BEGIN

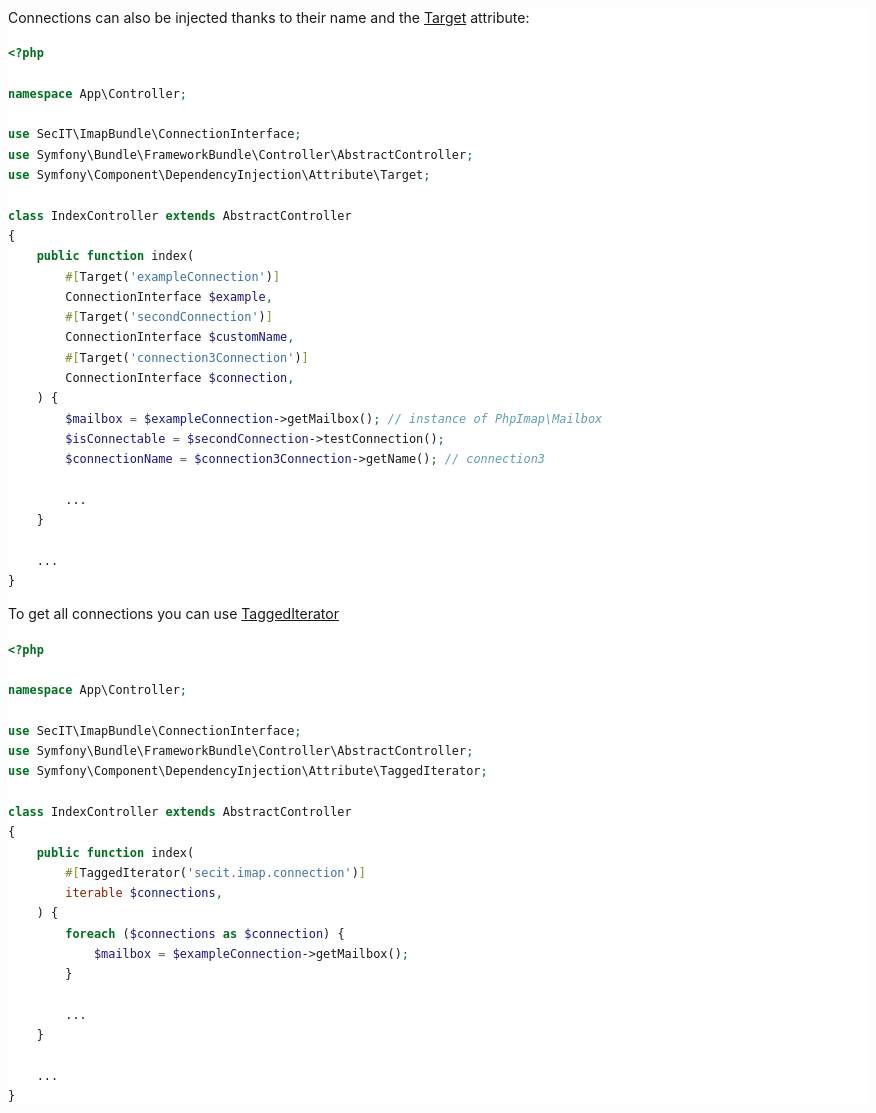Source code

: Connections can also be injected thanks to their name and the [Target](https://symfony.com/doc/current/service_container/autowiring.html#dealing-with-multiple-implementations-of-the-same-type) attribute:

```php
<?php

namespace App\Controller;

use SecIT\ImapBundle\ConnectionInterface;
use Symfony\Bundle\FrameworkBundle\Controller\AbstractController;
use Symfony\Component\DependencyInjection\Attribute\Target;

class IndexController extends AbstractController
{
    public function index(
        #[Target('exampleConnection')] 
        ConnectionInterface $example,
        #[Target('secondConnection')] 
        ConnectionInterface $customName,
        #[Target('connection3Connection')] 
        ConnectionInterface $connection,
    ) {
        $mailbox = $exampleConnection->getMailbox(); // instance of PhpImap\Mailbox
        $isConnectable = $secondConnection->testConnection();
        $connectionName = $connection3Connection->getName(); // connection3

        ...
    }

    ...
}

```

To get all connections you can use [TaggedIterator](https://symfony.com/doc/current/service_container/tags.html#reference-tagged-services)  

```php
<?php

namespace App\Controller;

use SecIT\ImapBundle\ConnectionInterface;
use Symfony\Bundle\FrameworkBundle\Controller\AbstractController;
use Symfony\Component\DependencyInjection\Attribute\TaggedIterator;

class IndexController extends AbstractController
{
    public function index(
        #[TaggedIterator('secit.imap.connection')]
        iterable $connections,
    ) {
        foreach ($connections as $connection) {
            $mailbox = $exampleConnection->getMailbox();
        }

        ...
    }

    ...
}

```
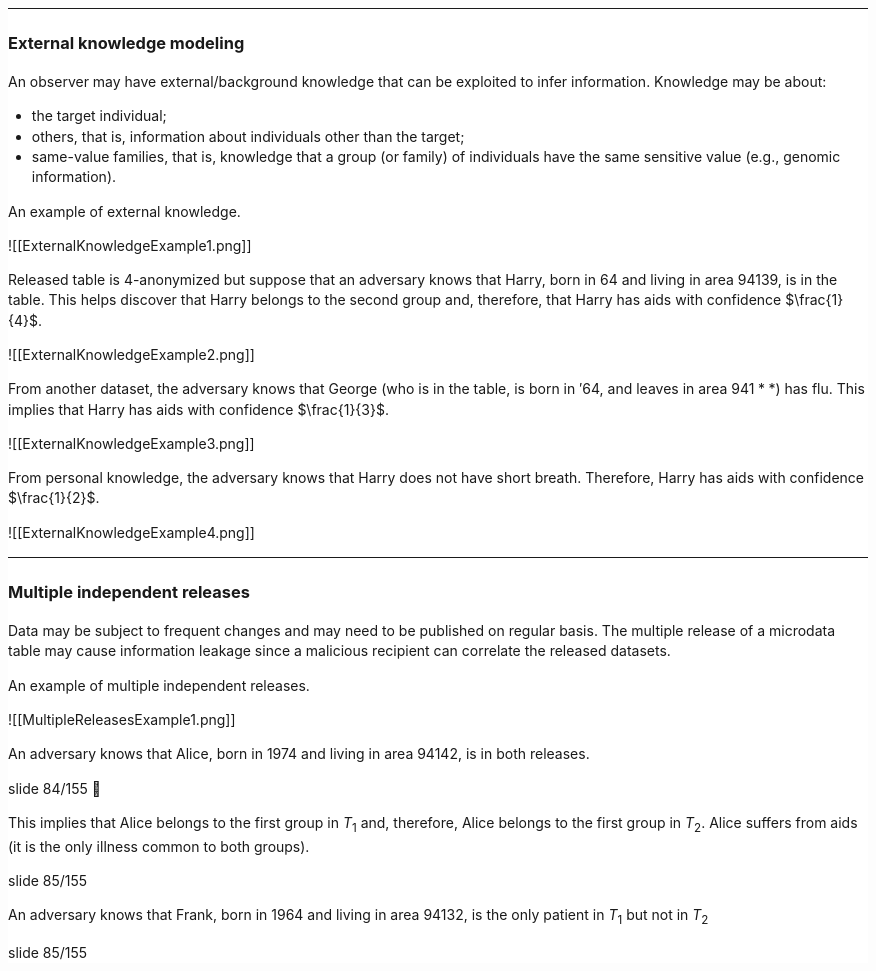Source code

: ----------------------------------------------------------------

### External knowledge modeling
An observer may have external/background knowledge that can be exploited to infer information. Knowledge may be about:
- the target individual;
- others, that is, information about individuals other than the target;
- same-value families, that is, knowledge that a group (or family) of individuals have the same sensitive value (e.g., genomic information).

An example of external knowledge.

![[ExternalKnowledgeExample1.png]]

Released table is $4$-anonymized but suppose that an adversary knows that Harry, born in $64$ and living in area $94139$, is in the table. This helps discover that Harry belongs to the second group and, therefore, that Harry has aids with confidence $\frac{1}{4}$.

![[ExternalKnowledgeExample2.png]]

From another dataset, the adversary knows that George (who is in the table, is born in $'64$, and leaves in area $941**$) has flu. This implies that Harry has aids with confidence $\frac{1}{3}$.

![[ExternalKnowledgeExample3.png]]

From personal knowledge, the adversary knows that Harry does not have short breath. Therefore, Harry has aids with confidence $\frac{1}{2}$.

![[ExternalKnowledgeExample4.png]]

----------------------------------------------------------------

### Multiple independent releases
Data may be subject to frequent changes and may need to be published on regular basis. The multiple release of a microdata table may cause information leakage since a malicious recipient can correlate the released datasets.

An example of multiple independent releases.

![[MultipleReleasesExample1.png]]

An adversary knows that Alice, born in $1974$ and living in area $94142$, is in both releases.

slide 84/155


This implies that Alice belongs to the first group in $T_1$ and, therefore, Alice belongs to the first group in $T_2$. Alice suffers from aids (it is the only illness common to both groups).

slide 85/155

An adversary knows that Frank, born in $1964$ and living in area $94132$, is the only patient in $T_1$ but not in $T_2$

slide 85/155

END

Assignment :: Pictures must not appear in the copy, which must otherwise match the listing exactly.

The completed task ::
Source code

: Connections can also be injected thanks to their name and the [Target](https://symfony.com/doc/current/service_container/autowiring.html#dealing-with-multiple-implementations-of-the-same-type) attribute:

```php
<?php

namespace App\Controller;

use SecIT\ImapBundle\ConnectionInterface;
use Symfony\Bundle\FrameworkBundle\Controller\AbstractController;
use Symfony\Component\DependencyInjection\Attribute\Target;

class IndexController extends AbstractController
{
    public function index(
        #[Target('exampleConnection')] 
        ConnectionInterface $example,
        #[Target('secondConnection')] 
        ConnectionInterface $customName,
        #[Target('connection3Connection')] 
        ConnectionInterface $connection,
    ) {
        $mailbox = $exampleConnection->getMailbox(); // instance of PhpImap\Mailbox
        $isConnectable = $secondConnection->testConnection();
        $connectionName = $connection3Connection->getName(); // connection3

        ...
    }

    ...
}

```

To get all connections you can use [TaggedIterator](https://symfony.com/doc/current/service_container/tags.html#reference-tagged-services)  

```php
<?php

namespace App\Controller;

use SecIT\ImapBundle\ConnectionInterface;
use Symfony\Bundle\FrameworkBundle\Controller\AbstractController;
use Symfony\Component\DependencyInjection\Attribute\TaggedIterator;

class IndexController extends AbstractController
{
    public function index(
        #[TaggedIterator('secit.imap.connection')]
        iterable $connections,
    ) {
        foreach ($connections as $connection) {
            $mailbox = $exampleConnection->getMailbox();
        }

        ...
    }

    ...
}

```
Source code

: ----------------------------------------------------------------

### External knowledge modeling
An observer may have external/background knowledge that can be exploited to infer information. Knowledge may be about:
- the target individual;
- others, that is, information about individuals other than the target;
- same-value families, that is, knowledge that a group (or family) of individuals have the same sensitive value (e.g., genomic information).

An example of external knowledge.

![[ExternalKnowledgeExample1.png]]

Released table is $4$-anonymized but suppose that an adversary knows that Harry, born in $64$ and living in area $94139$, is in the table. This helps discover that Harry belongs to the second group and, therefore, that Harry has aids with confidence $\frac{1}{4}$.

![[ExternalKnowledgeExample2.png]]

From another dataset, the adversary knows that George (who is in the table, is born in $'64$, and leaves in area $941**$) has flu. This implies that Harry has aids with confidence $\frac{1}{3}$.

![[ExternalKnowledgeExample3.png]]

From personal knowledge, the adversary knows that Harry does not have short breath. Therefore, Harry has aids with confidence $\frac{1}{2}$.

![[ExternalKnowledgeExample4.png]]

----------------------------------------------------------------

### Multiple independent releases
Data may be subject to frequent changes and may need to be published on regular basis. The multiple release of a microdata table may cause information leakage since a malicious recipient can correlate the released datasets.

An example of multiple independent releases.

![[MultipleReleasesExample1.png]]

An adversary knows that Alice, born in $1974$ and living in area $94142$, is in both releases.

slide 84/155


This implies that Alice belongs to the first group in $T_1$ and, therefore, Alice belongs to the first group in $T_2$. Alice suffers from aids (it is the only illness common to both groups).

slide 85/155

An adversary knows that Frank, born in $1964$ and living in area $94132$, is the only patient in $T_1$ but not in $T_2$

slide 85/155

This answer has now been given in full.